What is needed. Please return all lines from the records below that include the string "teams".

(Stored data entries)
────────

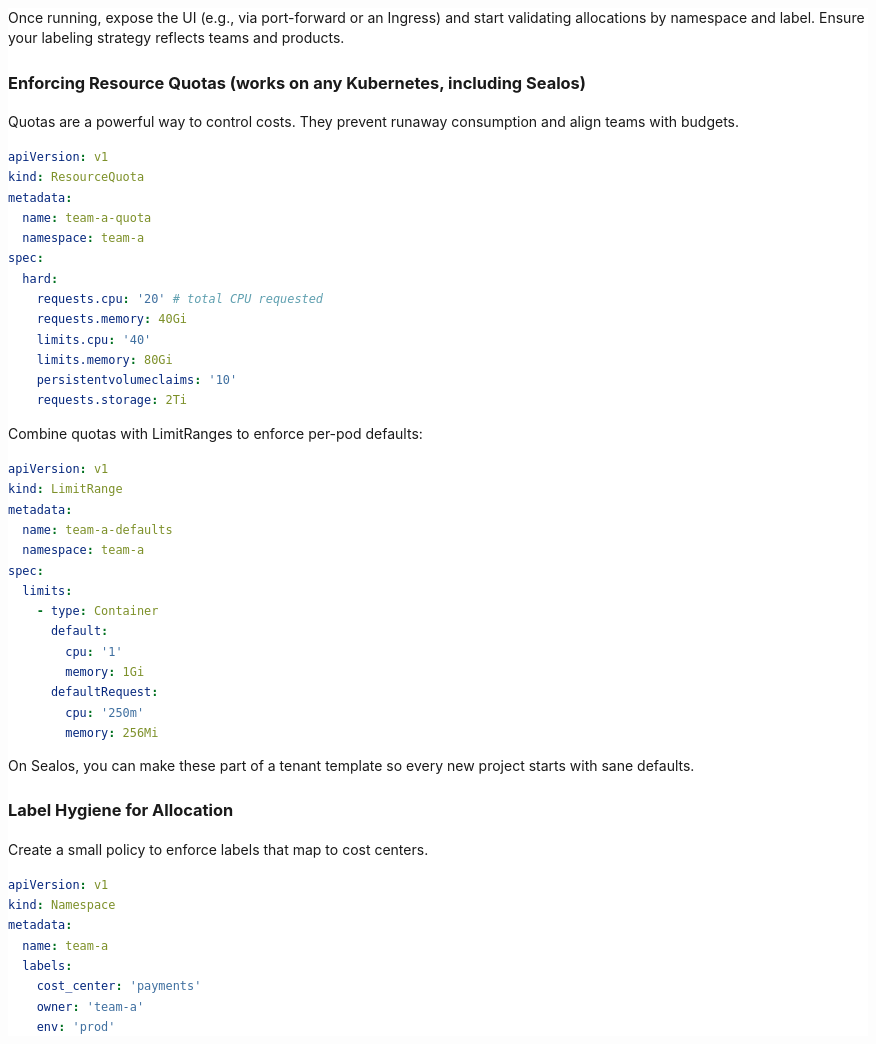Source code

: Once running, expose the UI (e.g., via port-forward or an Ingress) and start validating allocations by namespace and label. Ensure your labeling strategy reflects teams and products.

### Enforcing Resource Quotas (works on any Kubernetes, including Sealos)

Quotas are a powerful way to control costs. They prevent runaway consumption and align teams with budgets.

```yaml
apiVersion: v1
kind: ResourceQuota
metadata:
  name: team-a-quota
  namespace: team-a
spec:
  hard:
    requests.cpu: '20' # total CPU requested
    requests.memory: 40Gi
    limits.cpu: '40'
    limits.memory: 80Gi
    persistentvolumeclaims: '10'
    requests.storage: 2Ti
```

Combine quotas with LimitRanges to enforce per-pod defaults:

```yaml
apiVersion: v1
kind: LimitRange
metadata:
  name: team-a-defaults
  namespace: team-a
spec:
  limits:
    - type: Container
      default:
        cpu: '1'
        memory: 1Gi
      defaultRequest:
        cpu: '250m'
        memory: 256Mi
```

On Sealos, you can make these part of a tenant template so every new project starts with sane defaults.

### Label Hygiene for Allocation

Create a small policy to enforce labels that map to cost centers.

```yaml
apiVersion: v1
kind: Namespace
metadata:
  name: team-a
  labels:
    cost_center: 'payments'
    owner: 'team-a'
    env: 'prod'
```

────────

The answer.
: Once running, expose the UI (e.g., via port-forward or an Ingress) and start validating allocations by namespace and label. Ensure your labeling strategy reflects teams and products.
Quotas are a powerful way to control costs. They prevent runaway consumption and align teams with budgets.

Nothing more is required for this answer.